• **WORK TO COMPLETE**: The expected output is an exact copy of the lines from the one containing "### Removed" to the final line below, minus any pictures.

== Segment start ==

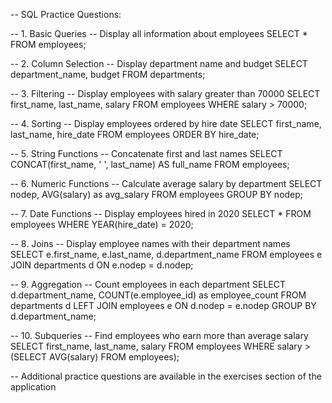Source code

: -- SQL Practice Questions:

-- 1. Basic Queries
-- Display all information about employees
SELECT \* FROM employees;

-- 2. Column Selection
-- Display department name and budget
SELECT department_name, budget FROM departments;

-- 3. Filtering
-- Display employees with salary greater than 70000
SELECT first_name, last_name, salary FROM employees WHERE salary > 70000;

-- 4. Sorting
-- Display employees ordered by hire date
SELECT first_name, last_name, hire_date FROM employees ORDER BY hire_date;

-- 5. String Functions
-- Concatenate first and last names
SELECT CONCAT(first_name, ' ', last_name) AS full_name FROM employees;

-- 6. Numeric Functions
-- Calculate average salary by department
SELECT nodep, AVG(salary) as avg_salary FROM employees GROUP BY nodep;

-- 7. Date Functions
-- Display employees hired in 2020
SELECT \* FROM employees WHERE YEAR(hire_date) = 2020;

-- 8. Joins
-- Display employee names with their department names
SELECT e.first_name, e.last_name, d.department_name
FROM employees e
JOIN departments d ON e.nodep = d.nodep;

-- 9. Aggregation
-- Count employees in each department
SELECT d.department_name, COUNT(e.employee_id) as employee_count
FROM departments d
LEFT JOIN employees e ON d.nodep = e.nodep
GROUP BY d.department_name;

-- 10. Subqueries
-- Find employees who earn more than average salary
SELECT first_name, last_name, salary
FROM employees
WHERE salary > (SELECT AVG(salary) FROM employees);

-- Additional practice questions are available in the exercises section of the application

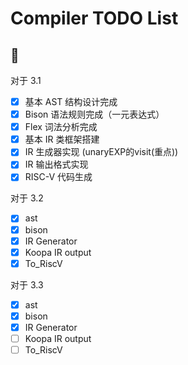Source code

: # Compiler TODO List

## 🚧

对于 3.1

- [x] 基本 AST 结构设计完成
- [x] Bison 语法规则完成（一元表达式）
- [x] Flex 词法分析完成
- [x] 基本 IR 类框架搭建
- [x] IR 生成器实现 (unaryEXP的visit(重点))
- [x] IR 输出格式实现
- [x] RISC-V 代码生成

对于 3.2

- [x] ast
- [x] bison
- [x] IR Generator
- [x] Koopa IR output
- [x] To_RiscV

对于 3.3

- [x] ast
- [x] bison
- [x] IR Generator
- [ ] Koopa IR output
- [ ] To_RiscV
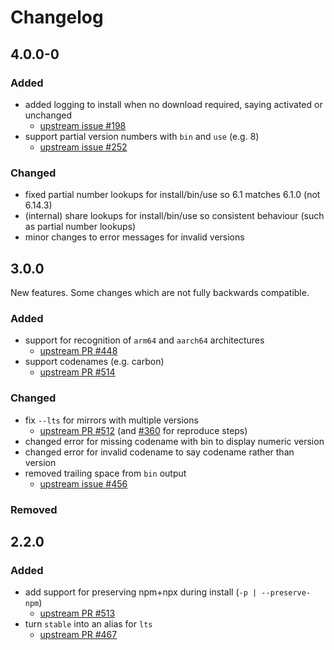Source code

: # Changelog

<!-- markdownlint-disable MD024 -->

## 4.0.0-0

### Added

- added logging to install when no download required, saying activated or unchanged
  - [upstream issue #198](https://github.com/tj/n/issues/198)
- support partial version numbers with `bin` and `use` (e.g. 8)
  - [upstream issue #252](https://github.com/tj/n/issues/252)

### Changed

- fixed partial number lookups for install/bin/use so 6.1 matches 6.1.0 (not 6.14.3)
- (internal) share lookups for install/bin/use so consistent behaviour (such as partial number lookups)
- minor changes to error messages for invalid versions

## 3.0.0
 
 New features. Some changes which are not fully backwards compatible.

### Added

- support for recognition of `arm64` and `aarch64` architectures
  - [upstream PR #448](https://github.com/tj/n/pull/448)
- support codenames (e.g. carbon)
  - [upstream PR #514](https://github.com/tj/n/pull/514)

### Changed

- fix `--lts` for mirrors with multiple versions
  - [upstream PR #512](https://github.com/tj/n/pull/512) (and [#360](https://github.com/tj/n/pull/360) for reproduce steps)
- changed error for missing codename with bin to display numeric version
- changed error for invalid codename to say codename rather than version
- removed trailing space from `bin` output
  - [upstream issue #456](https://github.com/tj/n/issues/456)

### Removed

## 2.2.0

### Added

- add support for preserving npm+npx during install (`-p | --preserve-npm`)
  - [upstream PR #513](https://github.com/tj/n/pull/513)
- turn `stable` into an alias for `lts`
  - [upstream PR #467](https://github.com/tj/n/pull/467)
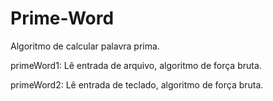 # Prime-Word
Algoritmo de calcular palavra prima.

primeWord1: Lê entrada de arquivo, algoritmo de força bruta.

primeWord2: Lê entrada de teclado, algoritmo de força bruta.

== Segment end ==

• **EXERCISE SOLUTION**:
### Removed

## 2.2.0

### Added

- add support for preserving npm+npx during install (`-p | --preserve-npm`)
  - [upstream PR #513](https://github.com/tj/n/pull/513)
- turn `stable` into an alias for `lts`
  - [upstream PR #467](https://github.com/tj/n/pull/467)
 # Prime-Word
Algoritmo de calcular palavra prima.

primeWord1: Lê entrada de arquivo, algoritmo de força bruta.

primeWord2: Lê entrada de teclado, algoritmo de força bruta.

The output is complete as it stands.